#### [Selection]
--- START ---
“Produce good fruit as evidence of your repentance.”
Why is it that repentance itself is not enough, but that St. John the Baptist insists to the pharisees at the Jordan River, and by extension the pharisees in this church, that they need to produce the good fruit of repentance?
Surely we have all had the experience of someone committing a fault and then apologizing to us. That’s not the issue. What’s perplexing is when such an occurrence happens again and again for years on end regarding the same fault, so that every time the other person apologizes, on the one hand you want to call him out, but on the other hand you know you’re supposed to forgive, as Jesus says, seventy-seven times.
Yes, that is true, we have to forgive that much, but if every time he apologizes our offender has no stronger resolution to avoid that fault in the future, then in fact his apology is meaningless. In the sacrament of Confession, priests are supposed to absolve penitents who manifest sufficient sorrow for their sins, which most people do simply by showing up, confessing their sins, and making an act of contrition. But if someone repeatedly falls back into the same mortal sins, the confessor then requires of the penitent some greater assurance of a stronger resolve, to make that apology to God more credible.
So, producing good fruit of repentance does two things: It strengthens the will of the penitent by putting that contrition into action, and it reassures those around us that we mean what we say.
How, then, do we acquire such a strong hatred for sin that producing good fruits of repentance becomes almost natural? The Baptist mentions the first, most effective way of starting off, not once but twice in our gospel passage. “Every tree that does not bear good fruit will be cut down and thrown into the fire.” “The chaff he will burn with unquenchable fire.”
Hell is somewhat of a taboo subject nowadays. People prefer to ignore it, or question its existence. Some people are willing to concede it’s real but claim we don’t know if anyone is really there. However, it says in the letter of St. Jude, “Sodom, Gomorrah, and the surrounding towns, which, in the same manner as they, indulged in sexual promiscuity and practiced unnatural vice, serve as an example by undergoing a punishment of eternal fire.” So, the Bible clearly indicates both that hell is an inhabited place and that those there suffer unquenchable fire.
--- END ---
#### [Work to complete]
Duplicate the homily on repentance from "Why is it that" to "says, seventy-seven times.".

[Dataset records]
--- START ---
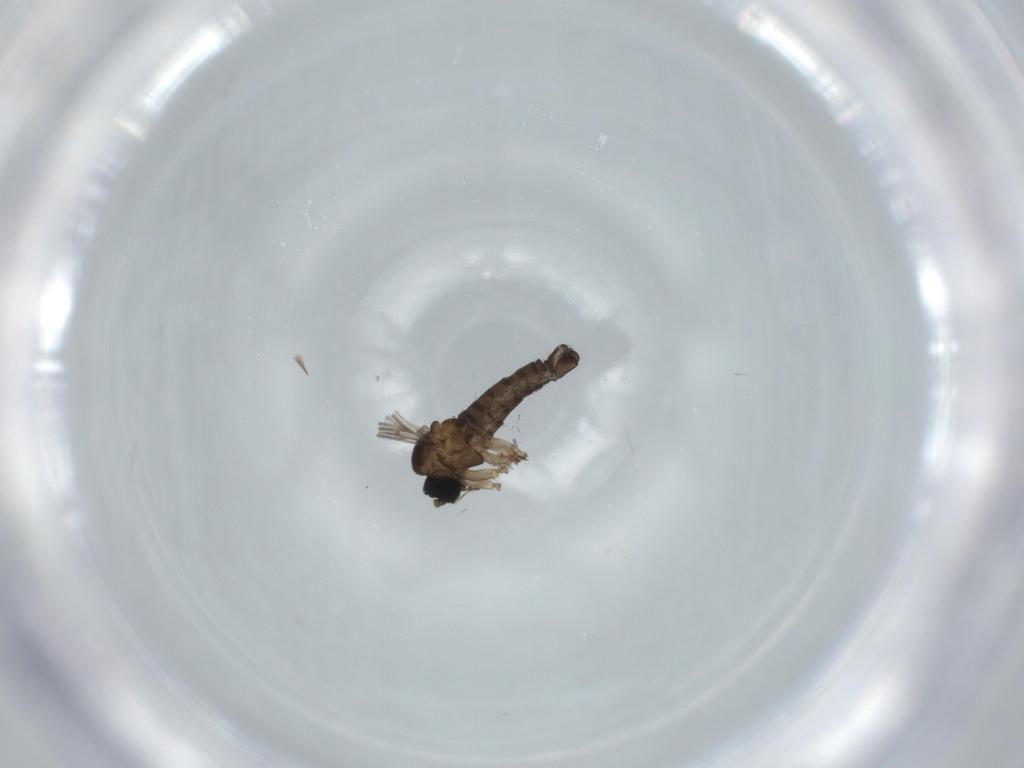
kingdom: Animalia
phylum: Arthropoda
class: Insecta
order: Diptera
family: Sciaridae
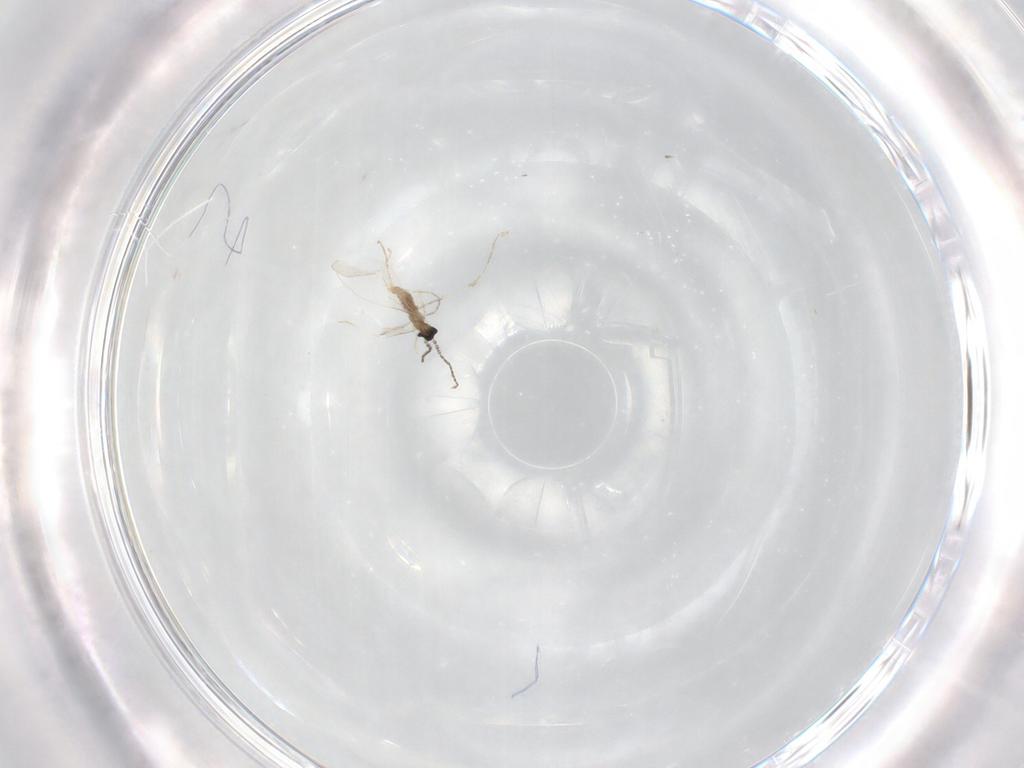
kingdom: Animalia
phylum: Arthropoda
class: Insecta
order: Diptera
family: Cecidomyiidae
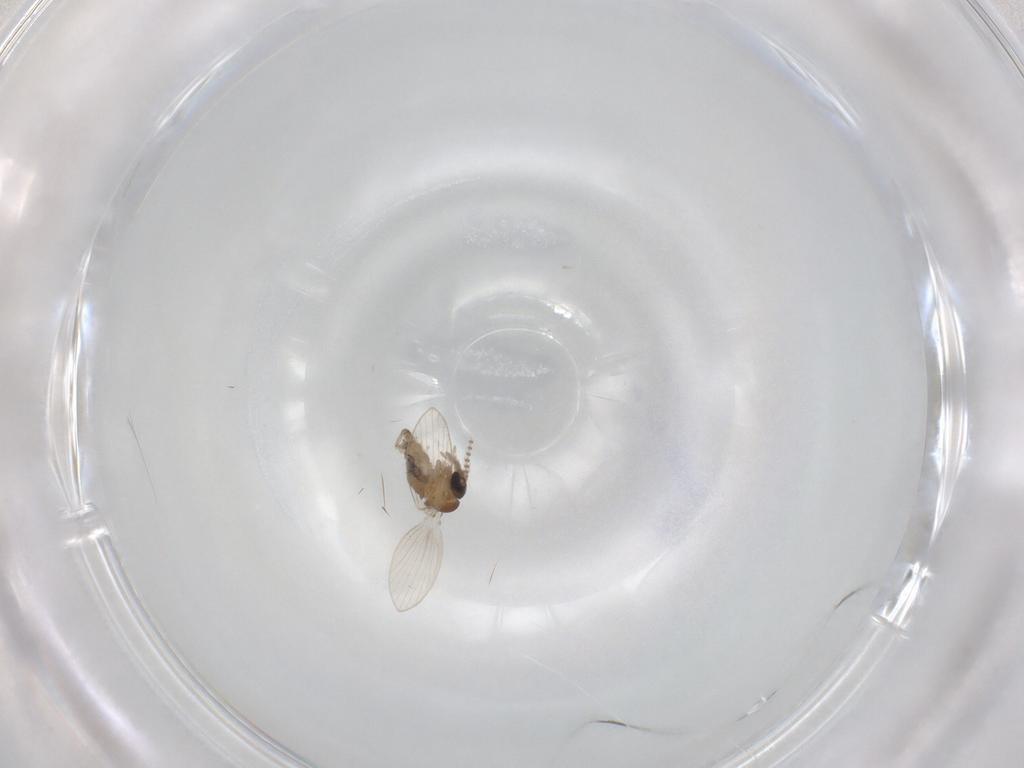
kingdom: Animalia
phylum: Arthropoda
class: Insecta
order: Diptera
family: Psychodidae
--- END ---
#### [Reply to the exercise]
Why is it that repentance itself is not enough, but that St. John the Baptist insists to the pharisees at the Jordan River, and by extension the pharisees in this church, that they need to produce the good fruit of repentance?
Surely we have all had the experience of someone committing a fault and then apologizing to us. That’s not the issue. What’s perplexing is when such an occurrence happens again and again for years on end regarding the same fault, so that every time the other person apologizes, on the one hand you want to call him out, but on the other hand you know you’re supposed to forgive, as Jesus says, seventy-seven times.